## Data in this exercise
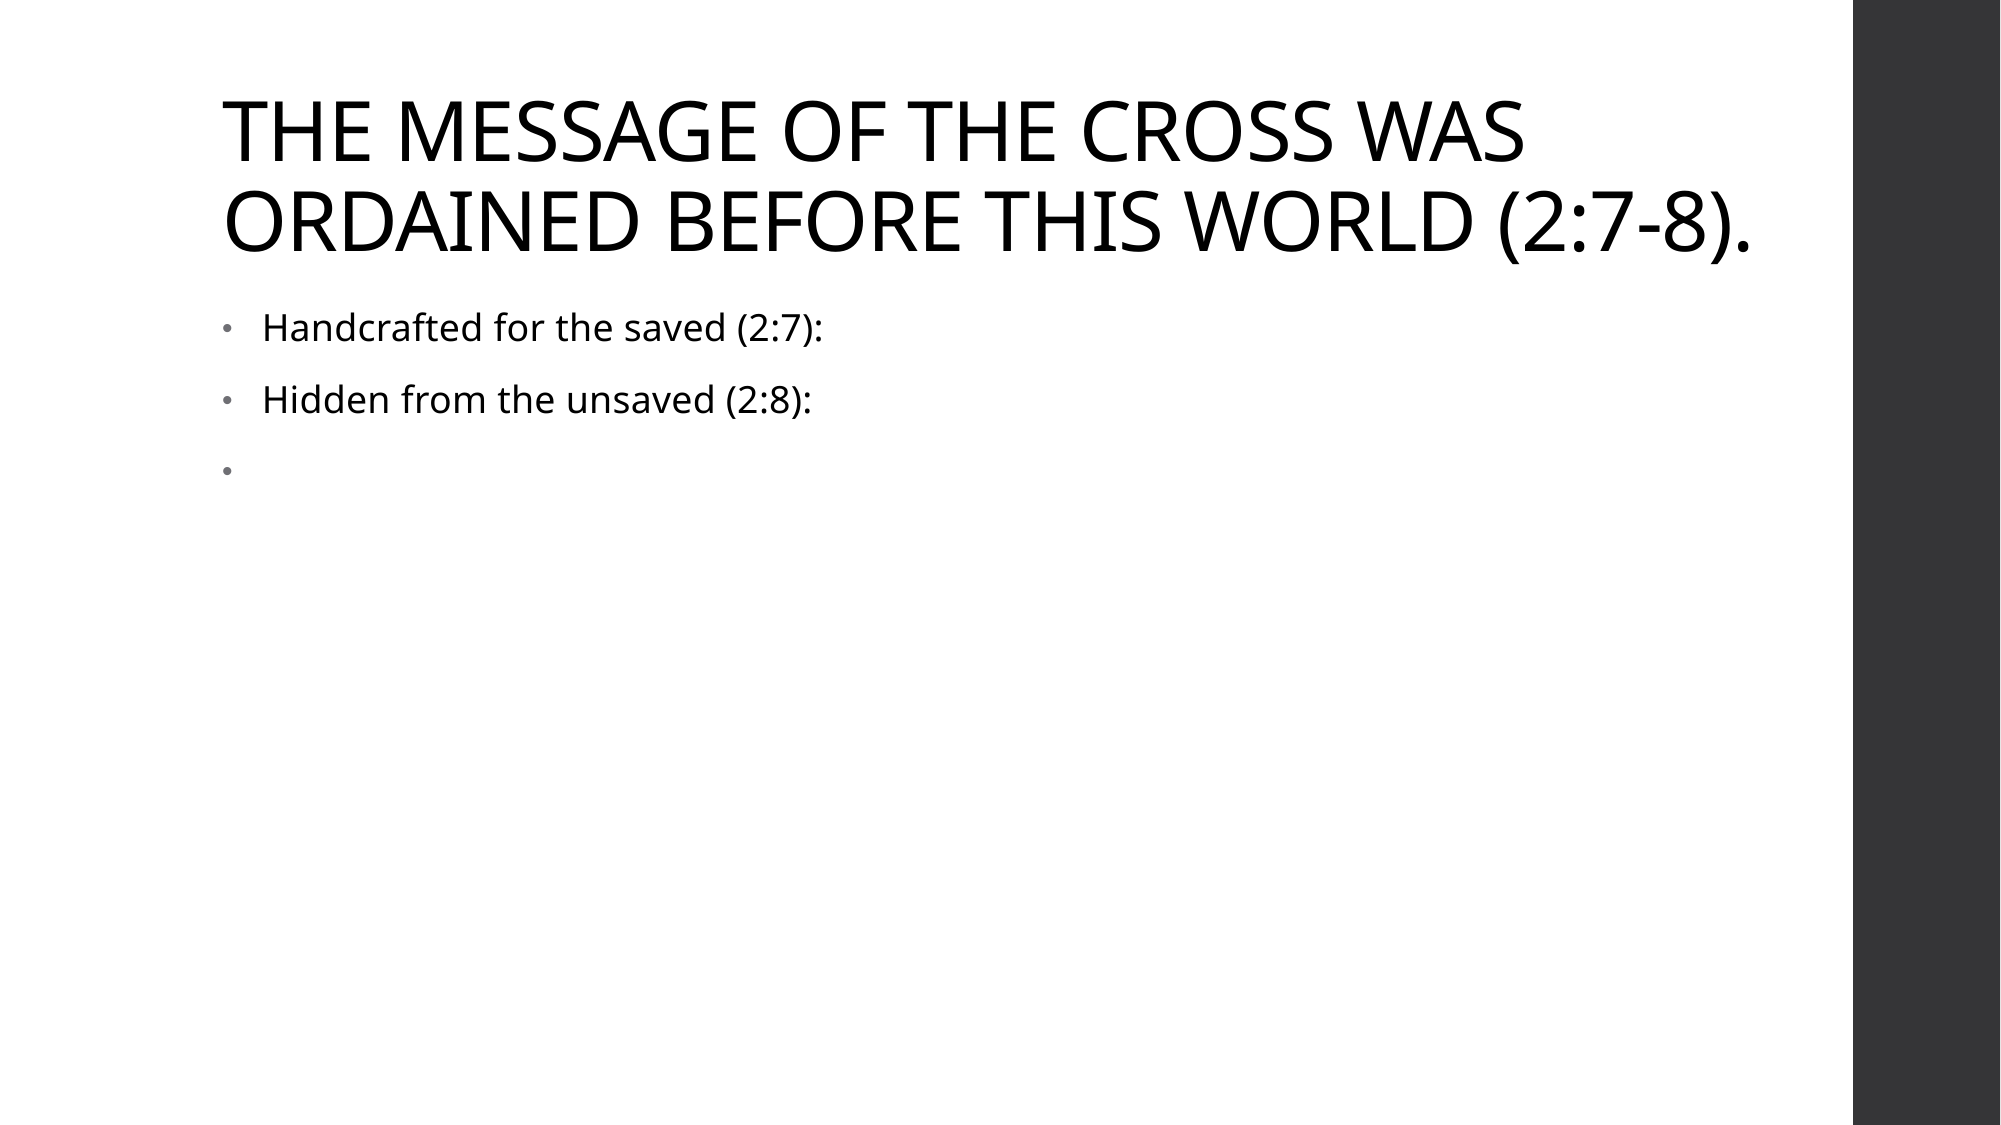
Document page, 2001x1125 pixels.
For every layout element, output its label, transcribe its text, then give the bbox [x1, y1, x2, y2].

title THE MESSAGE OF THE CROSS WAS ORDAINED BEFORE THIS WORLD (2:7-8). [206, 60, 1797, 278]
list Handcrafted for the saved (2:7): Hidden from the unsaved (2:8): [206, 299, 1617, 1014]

---

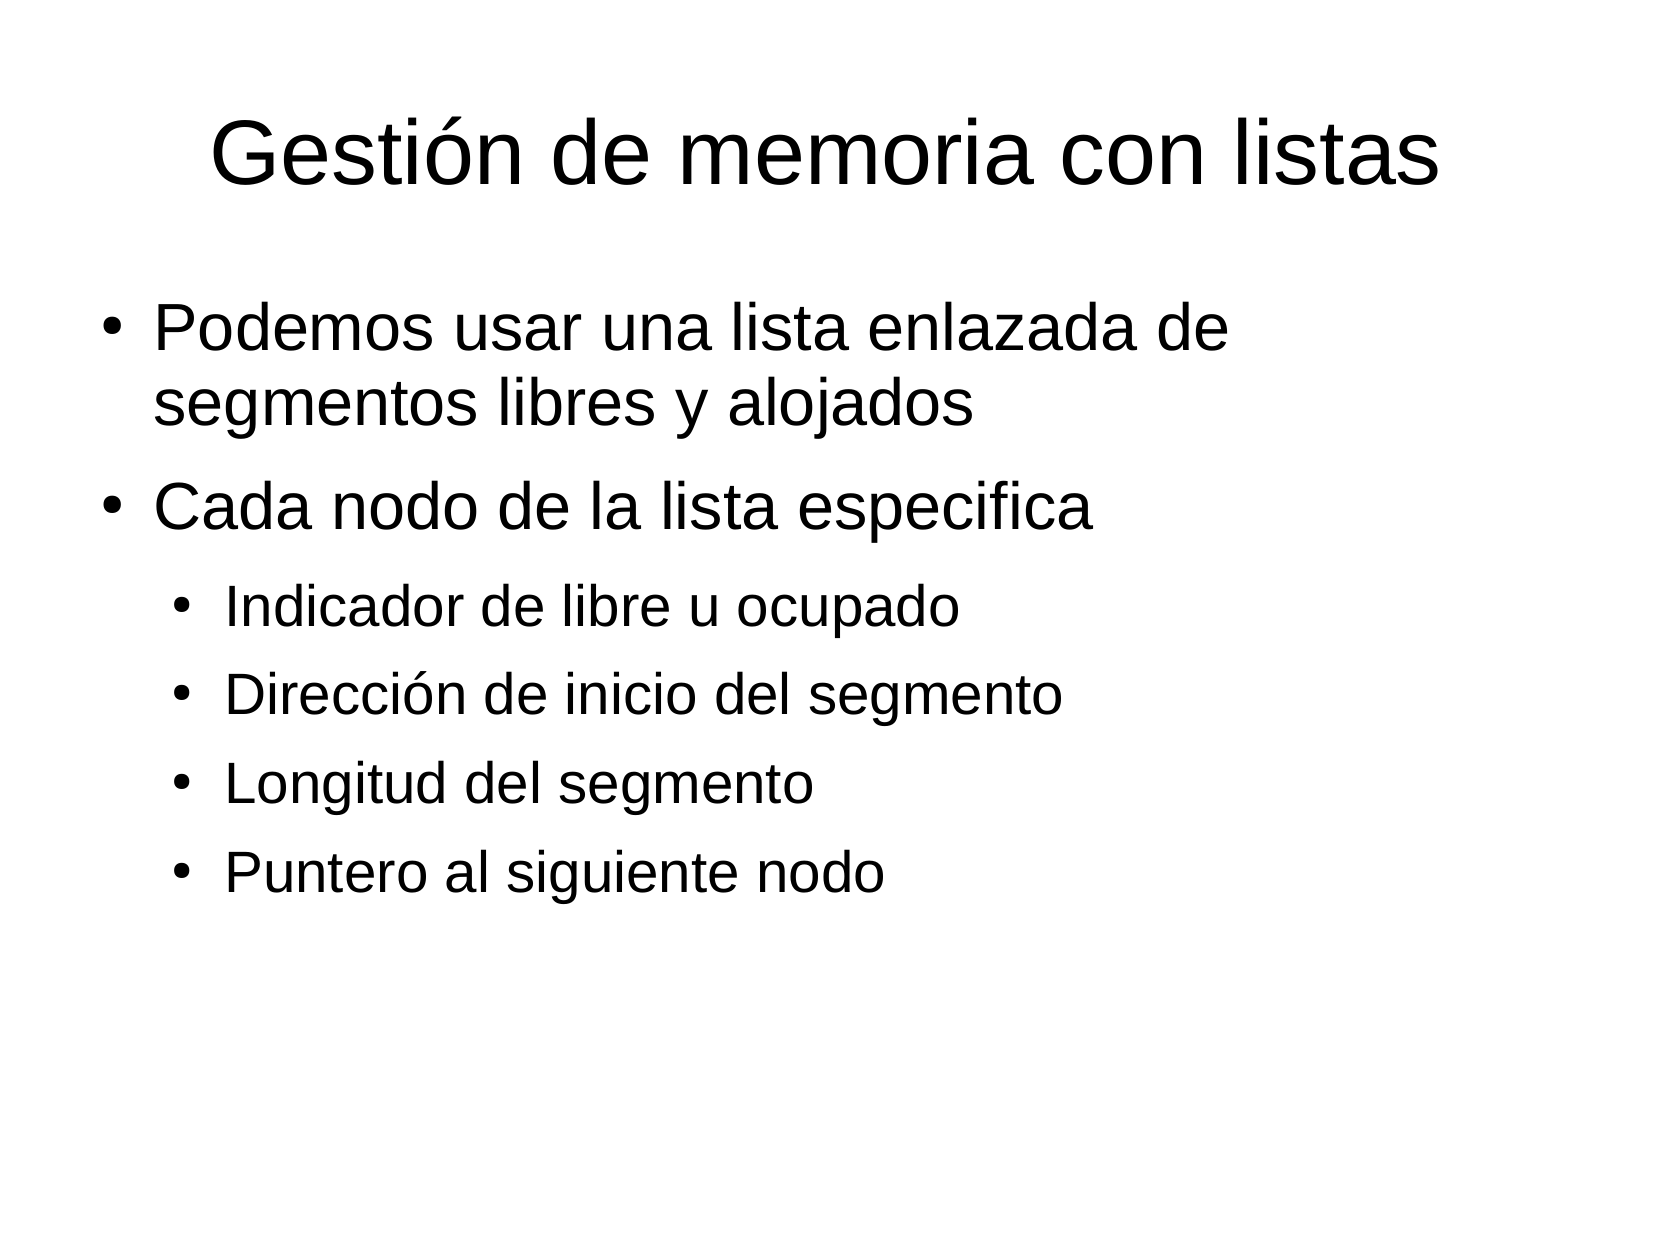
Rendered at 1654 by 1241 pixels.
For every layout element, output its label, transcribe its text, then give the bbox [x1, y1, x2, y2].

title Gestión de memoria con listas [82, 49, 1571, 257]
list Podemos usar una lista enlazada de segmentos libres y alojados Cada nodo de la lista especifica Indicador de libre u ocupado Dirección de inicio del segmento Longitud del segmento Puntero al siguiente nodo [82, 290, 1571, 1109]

## Work to do
Copy the lines from the one containing "Document page, 2001x1125 pixels." through the one containing "list Handcrafted for", changing "bbox" to "bounding box" and keeping everything else unchanged.

## Task output
Document page, 2001x1125 pixels.
For every layout element, output its label, transcribe its text, then give the bounding box [x1, y1, x2, y2].

title THE MESSAGE OF THE CROSS WAS ORDAINED BEFORE THIS WORLD (2:7-8). [206, 60, 1797, 278]
list Handcrafted for the saved (2:7): Hidden from the unsaved (2:8): [206, 299, 1617, 1014]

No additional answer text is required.